A veces nos imaginamos espacios que sólo nosotros somos capaces de reconocer porque se crean a partir de cordilleras y valles que nadie, más que nosotros, ha visitado. Allí donde habitan el dolor y la angustia también lo hacen la felicidad y el bienestar. Allí se levanta el refugio que ampara nuestra alma y, allí, ocupando todos los rincones, está la soledad. Eso es lo que creo que buscaba la mirada de aquella mujer, una puerta por la que abandonar la soledad que llevaba por dentro. La soledad de sus deseos y también de sus silencios. Es lo que yo pienso que buscaba o lo que pienso que yo buscaría. Hubo momentos en los que yo también me abandoné a mi propia mirada y me lancé a un vacío que aún hoy soy incapaz de comprender.

Un día, que hoy no sabría determinar, porque los recuerdos y la memoria van realizando pequeñas traiciones, observé que se retrasaba en abrir la ventana. Esperé un rato y luego una hora y otra. Aquel día no fui al trabajo y estuve todo el tiempo esperando. Por la tarde salí corriendo a la cafetería hasta donde la había seguido en días pasados, pero tampoco estaba. Pregunté por ella, la conocían, incluso me dijeron su nombre: Lovise, pero no la habían visto. Fui a su edificio y pregunté a unos vecinos. Nada. Tampoco estaba. “Salió al atardecer llevando sólo una maleta pequeña”, me dijo una vecina. Se marchó sigilosamente, sin dejar ninguna señal y ya no la volví a ver nunca.

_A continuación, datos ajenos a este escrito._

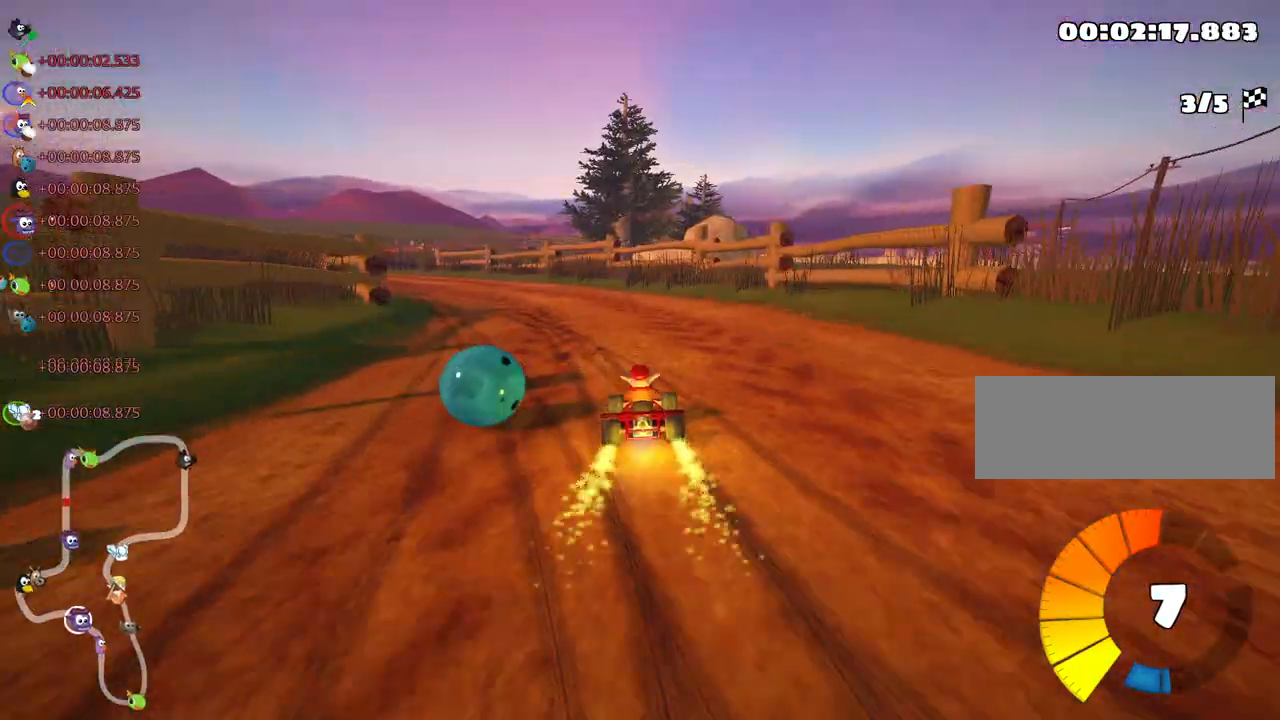
{"keys": ["left", "up"], "events": [[117, "left", "down"], [167, "skid", "down"], [367, "skid", "up"]]}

Aquella ventana permanece cerrada desde hace más de un año y yo, desde entonces, cada mañana y cada atardecer, me instalo en un complejo cruce de autopistas que sólo mi mirada es capaz de recorrer. Un especial silencio, oscurecido por sensaciones de difícil explicación, arranca con el día hasta llegar la noche. Me imagino a Lovise y casi puedo verla, allí sentada sobre su cama, como otras tantas veces, con las piernas recogidas entre sus brazos y pienso en el número infinito de horizontes que apenas puede alcanzar la mirada.